I try to follow the edict of write fast, edit slow. Don’t overthink the individual piece, get it to a complete draft, polish up or manipulate over a longer period of time. I used to do stand-up comedy and one of the things I took from that was a discipline in artmaking, as back when I was doing sets, there was a weekly open mic that drew my peers and fellow local comedians, meaning I had the opportunity (and incentive) to write something new as often as I could. 

I carry this ethic to other art I make, photography and writing, both of which were my primary outlets for a long time. 

7. In 2018 you released “Orbit.” What was within your orbit during this time? What was it like putting this album together?

That was my first release! There’s some things I still like about it, some things I’d change, a few things I’m embarrassed by. There was an earlier clutch of tracks I whittled the EP from. Some were tracks that went back to my 2013 experiments. 

It was exciting to put the record together, simply because I was learning how to do it for the first time. I was building on what I was trying to do four or five years before.

Around this period, my wife was deep into grad school, so my process was to make some sound samples or beats during the day on my phone during lunch breaks and upload them to my computer and fiddle with them after we had dinner and she went to study. I had this routine for a better part of a year, which is how my first two EPs and first four records came about.
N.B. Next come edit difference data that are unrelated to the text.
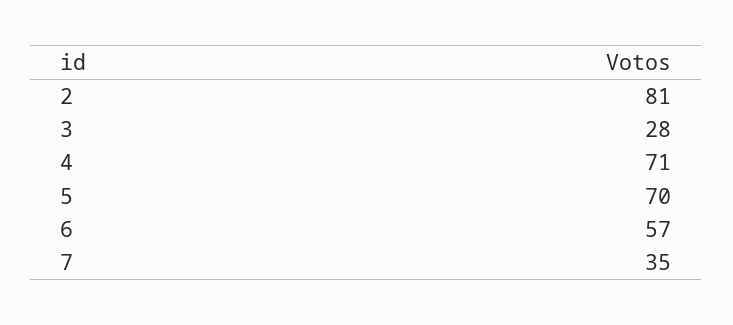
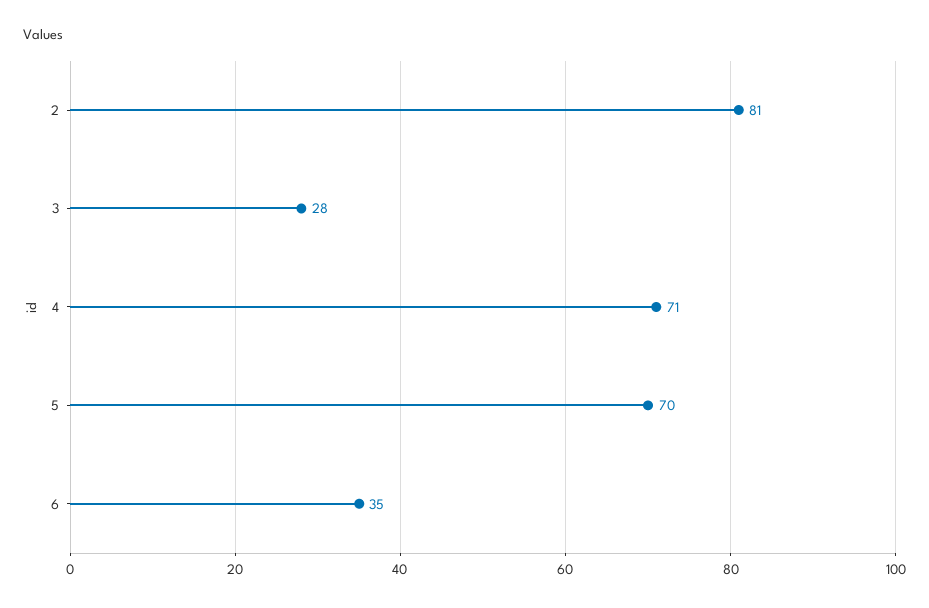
  {
    "2": 81,
    "3": 28,
    "4": 71,
    "5": 70,
-   "6": 57,
+   "6": 35
-   "7": 35
  }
Once I released it, I was hooked. I wanted to keep making and to keep releasing. I got pretty lucky, as some really awesome people and labels worked with me on subsequent releases. I’m forever thankful to Infinite Sync, Anthony Pandolfino (Mystic Timbre, now Engraven Records), Vivarium, James E. Armstrong (Rusted Tone Recordings), Wormhole World, and Submarine Broadcasting Company, plus anyone who has ever checked out a demo of mine. I’m also immensely grateful to my listeners and supporters.

8. What makes a ghost fresh? Have you come across a ghost in your music making?

A fresh ghost is one that has just come out the shower!

But no ghosts in my music making. I titled that track and album Fresh Ghost because it made me think of a spirit hitting a wall, Pac-Man-like. Not being able to find the exit, searching the surfaces in the dark. New to the plane.

9.  How does Folk Physics differ from other forms of physics?

Here’s the Wikipedia definition:

“Naïve physics or folk physics is the untrained human perception of basic physical phenomena.”

I was really attracted to this term because it explains a lot about myself and also points to the shared, innate, and often wrong ways in which we perceive action. The track I named that felt more positive than most of my music—it has a searching quality, a funny love to all of us in the grand web of human existence. Sure, let’s go with that.

10.  What can fans expect from your upcoming album “CAPACITY?”

A little bit of all my musical obsessions. Drifty ambient, noise, crackling drone. I do think of this one as a bit more romantic than my other albums—there are few moments in which I embrace beauty and softness in a way I haven’t before. 

11. When you are looking out the window, what is moving outside? Could you share more about the lead single “Moving With The Window?”

The world baby! The name is suggestive to me of stationary travelling, of being observant in a closer way, of one part of the frame staying still and one part moving.

The video I made for this track quite literally features moving with a window – that is, looking out a car window (moving though).

12. Where can readers listen to your music?

Although Bandcamp is preferred, I’m on most digital streaming platforms. Put my music on low while you sleep and help me earn some pennies.